* 内容を読み解く:
A. 下のコロナ禍の無償労働に関する記事から、「新型コロナウイルスの感染拡大」を含む語句で始まり「の貧困に陥ると警鐘を鳴らす。」で終わる部分をそのまま出力せよ。
B. 下のコロナ禍の無償労働に関する記事をもとに、次の問いに答えよ。
(i) 感染拡大以降、無償労働に費やす時間が「増加した」と答えた女性の割合は何%か。
(ii) 子どもの身の回りの世話で、女性の負担は1週間当たり何時間増えたか。
(iii) 年末までに極度の貧困に陥ると報告書が警告する世界の女性は約何人か。

* 提示文:
++++++++++++++++++++
新型コロナウイルスの感染拡大により、世界各国で家事や子育てといった家庭内の無償労働がより女性に偏っていると、国連女性機関の報告書が明らかにした。実態が見えにくい無償労働時間をデータ化したことで、「多くの国で男性よりも女性の方が労働時間短縮や失業に苦しむのは、家庭内の無償労働の増加によるのではないか」と分析する。(柚木まり)

◆無償労働格差 さらに拡大
 報告書は日本を含む54カ国の統計分析や聞き取り調査に基づき、11月下旬に公表された。感染拡大以降、無償労働に費やす時間が「増加した」と答えた人の割合は女性が60%、男性の54%を6ポイント上回った。国際労働機関(ILO)の調査(2018年)では、女性の1日当たりの無償労働時間は4時間超で、男性の3倍。格差はコロナ禍でさらに広がったといえる。
 女性の負担増が目立つのは子どもの身の回りの世話で、1週間当たり5・2時間増え、男性の3・5時間を大きく超えた。ほかに女性の方が増えたのは、料理や掃除・洗濯、買い物など。男性の方が増えたのは、ペットの世話と高齢者や障害がある大人の家族の世話だった。
◆報告書「年末までに女性約4億7000万人が極度の貧困に陥る」
 報告書は「新型コロナの世界的大流行で、女性が担う無償労働なくして、世界経済や日常生活が成り立たないことが浮き彫りになった」と指摘。コロナ禍で増えた女性の非労働力人口は男性の1・7倍で、年末までに世界の女性の13%(約4億7000万人)が極度の貧困に陥ると警鐘を鳴らす。
 国連女性機関は、世界の女性のうち20億人が1日8時間の無償労働をした場合の金銭的価値は、各国の国内総生産(GDP)合計の9%に当たる11兆ドル(約1100兆円)になると分析する。担当したサラ・ドゥエルト・ヴァレロ地域担当顧問は、取材に「各国政府はこの結果に目を向け、すべての人を対象に子どもの世話の無償提供などを検討してほしい」と求めた。
++++++++++++++++++++
* 表示情報:
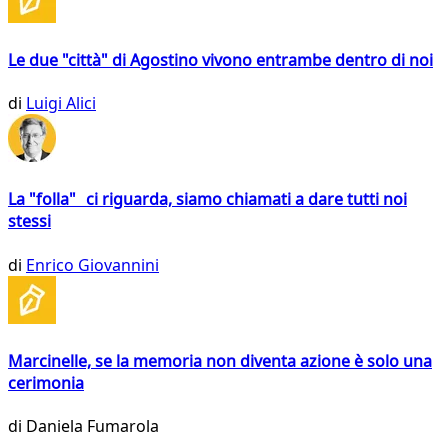
Le due "città" di Agostino vivono entrambe dentro di noi
di
Luigi Alici
La "folla" ci riguarda, siamo chiamati a dare tutti noi
stessi
di
Enrico Giovannini
Marcinelle, se la memoria non diventa azione è solo una
cerimonia
di
Daniela Fumarola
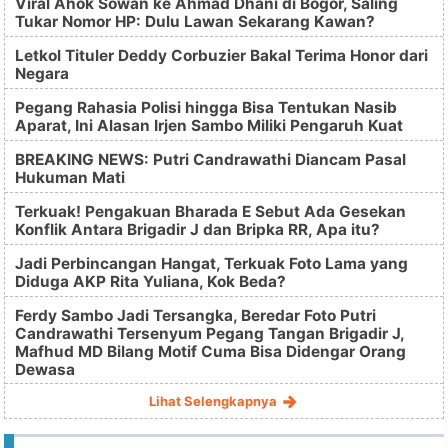
Viral Ahok Sowan ke Ahmad Dhani di Bogor, Saling
Tukar Nomor HP: Dulu Lawan Sekarang Kawan?
Letkol Tituler Deddy Corbuzier Bakal Terima Honor dari
Negara
Pegang Rahasia Polisi hingga Bisa Tentukan Nasib
Aparat, Ini Alasan Irjen Sambo Miliki Pengaruh Kuat
BREAKING NEWS: Putri Candrawathi Diancam Pasal
Hukuman Mati
Terkuak! Pengakuan Bharada E Sebut Ada Gesekan
Konflik Antara Brigadir J dan Bripka RR, Apa itu?
Jadi Perbincangan Hangat, Terkuak Foto Lama yang
Diduga AKP Rita Yuliana, Kok Beda?
Ferdy Sambo Jadi Tersangka, Beredar Foto Putri
Candrawathi Tersenyum Pegang Tangan Brigadir J,
Mafhud MD Bilang Motif Cuma Bisa Didengar Orang
Dewasa
Lihat Selengkapnya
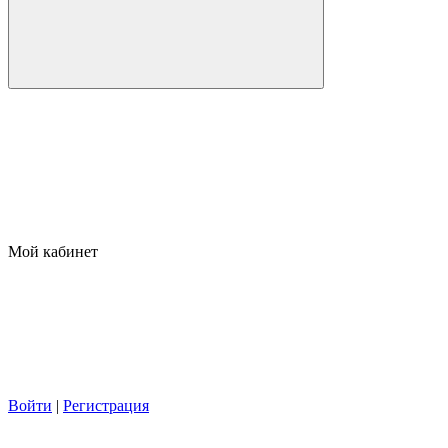
Мой кабинет
Войти
|
Регистрация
++++++++++++++++++++
* 回答一覧:
A.
新型コロナウイルスの感染拡大により、世界各国で家事や子育てといった家庭内の無償労働がより女性に偏っていると、国連女性機関の報告書が明らかにした。実態が見えにくい無償労働時間をデータ化したことで、「多くの国で男性よりも女性の方が労働時間短縮や失業に苦しむのは、家庭内の無償労働の増加によるのではないか」と分析する。(柚木まり)

◆無償労働格差 さらに拡大
 報告書は日本を含む54カ国の統計分析や聞き取り調査に基づき、11月下旬に公表された。感染拡大以降、無償労働に費やす時間が「増加した」と答えた人の割合は女性が60%、男性の54%を6ポイント上回った。国際労働機関(ILO)の調査(2018年)では、女性の1日当たりの無償労働時間は4時間超で、男性の3倍。格差はコロナ禍でさらに広がったといえる。
 女性の負担増が目立つのは子どもの身の回りの世話で、1週間当たり5・2時間増え、男性の3・5時間を大きく超えた。ほかに女性の方が増えたのは、料理や掃除・洗濯、買い物など。男性の方が増えたのは、ペットの世話と高齢者や障害がある大人の家族の世話だった。
◆報告書「年末までに女性約4億7000万人が極度の貧困に陥る」
 報告書は「新型コロナの世界的大流行で、女性が担う無償労働なくして、世界経済や日常生活が成り立たないことが浮き彫りになった」と指摘。コロナ禍で増えた女性の非労働力人口は男性の1・7倍で、年末までに世界の女性の13%(約4億7000万人)が極度の貧困に陥ると警鐘を鳴らす。

B.
(i) 60%
(ii) 5・2時間
(iii) 約4億7000万人